YOUR ASSIGNMENT => In the passage on indexing, what ongoing project does the writer of the unquoted replies mention?

PASSAGE =>

- - - - - - -

I don't think I understand you. To me "indexing" means what the Google
search engine or an SQL database does -- but you're using the word
with a different meaning aren't you?

> The ability to tractably index almost nothing has consequences. Relational
> database theory describes the manipulation of hyper-rectangles, but we fake
> it very badly with indexes we actually have algorithms for.

Sorry, you've lost me again -- I've never heard of the term
"hyper-rectangles" in relation to relational databases.

> Did you ever
> wonder why no one has built a massively distributed SQL database despite the
> obvious value?

It's not something that has ever occurred to me, no. (If I was going
to build a distributed database it wouldn't be SQL or for that matter
relational -- as it happens I do have an ongoing project to build an
OO programming language that comes with an OO database).

> It is not because it is theoretically impossible, but
> because it is only possible if someone discovers a general algorithm for
> indexing hyper-rectangles -- faking it is not distributable.

How do we know that there is such an algorithm?

> Several other
> big limitations in software are actually based in (the absence of) this
> algorithm.  It is utterly trivial to describe, and there are literally
> several dozen algorithms that come close, but after 40 years no one has
> published such an algorithm.  When such an algorithm is finally published,
> it will completely reset everything we think we know about many algorithms
> and data structures.

- - - - - - -

Entries from a collection

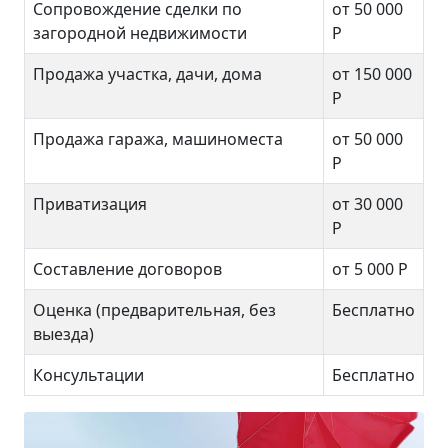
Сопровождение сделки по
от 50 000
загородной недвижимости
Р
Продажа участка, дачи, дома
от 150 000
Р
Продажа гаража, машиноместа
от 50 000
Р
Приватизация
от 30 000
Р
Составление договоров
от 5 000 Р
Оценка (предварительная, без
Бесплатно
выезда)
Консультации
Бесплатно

- - - - - - -

EXERCISE ANSWER => Building an OO programming language that comes with an OO database.